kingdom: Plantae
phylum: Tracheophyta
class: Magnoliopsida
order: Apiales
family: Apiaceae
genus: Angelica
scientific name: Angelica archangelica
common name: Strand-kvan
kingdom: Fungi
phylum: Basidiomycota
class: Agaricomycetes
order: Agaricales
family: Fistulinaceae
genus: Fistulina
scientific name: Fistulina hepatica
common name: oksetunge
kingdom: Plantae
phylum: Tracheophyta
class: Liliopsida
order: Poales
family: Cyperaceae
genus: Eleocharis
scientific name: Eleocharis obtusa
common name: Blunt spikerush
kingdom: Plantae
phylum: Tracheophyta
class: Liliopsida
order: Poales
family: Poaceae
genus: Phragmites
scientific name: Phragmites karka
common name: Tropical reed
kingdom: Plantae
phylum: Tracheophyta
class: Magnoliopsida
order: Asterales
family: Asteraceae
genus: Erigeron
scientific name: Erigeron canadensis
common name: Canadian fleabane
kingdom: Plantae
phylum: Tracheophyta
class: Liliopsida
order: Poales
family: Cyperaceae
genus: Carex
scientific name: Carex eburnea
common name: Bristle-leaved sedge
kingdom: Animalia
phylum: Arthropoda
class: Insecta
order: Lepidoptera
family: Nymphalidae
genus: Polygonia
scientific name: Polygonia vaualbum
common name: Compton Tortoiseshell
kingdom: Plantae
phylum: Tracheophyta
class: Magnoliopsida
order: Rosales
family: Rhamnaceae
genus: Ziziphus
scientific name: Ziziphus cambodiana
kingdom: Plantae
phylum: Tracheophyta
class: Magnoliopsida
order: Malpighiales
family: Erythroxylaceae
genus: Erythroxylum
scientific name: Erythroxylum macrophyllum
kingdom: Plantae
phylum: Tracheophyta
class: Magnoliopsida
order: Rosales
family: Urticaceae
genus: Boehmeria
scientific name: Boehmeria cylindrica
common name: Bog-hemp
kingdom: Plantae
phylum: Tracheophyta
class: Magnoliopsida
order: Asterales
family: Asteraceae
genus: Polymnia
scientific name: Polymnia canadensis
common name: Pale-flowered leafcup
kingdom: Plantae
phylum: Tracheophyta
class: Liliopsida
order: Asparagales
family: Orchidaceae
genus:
::::::::
* [WHAT YOU NEED TO DO]: Pull out every line of the material above that contains the word "scientific".

* [OUTPUT OF THE TASK]:
scientific name: Angelica archangelica
scientific name: Fistulina hepatica
scientific name: Eleocharis obtusa
scientific name: Phragmites karka
scientific name: Erigeron canadensis
scientific name: Carex eburnea
scientific name: Polygonia vaualbum
scientific name: Ziziphus cambodiana
scientific name: Erythroxylum macrophyllum
scientific name: Boehmeria cylindrica
scientific name: Polymnia canadensis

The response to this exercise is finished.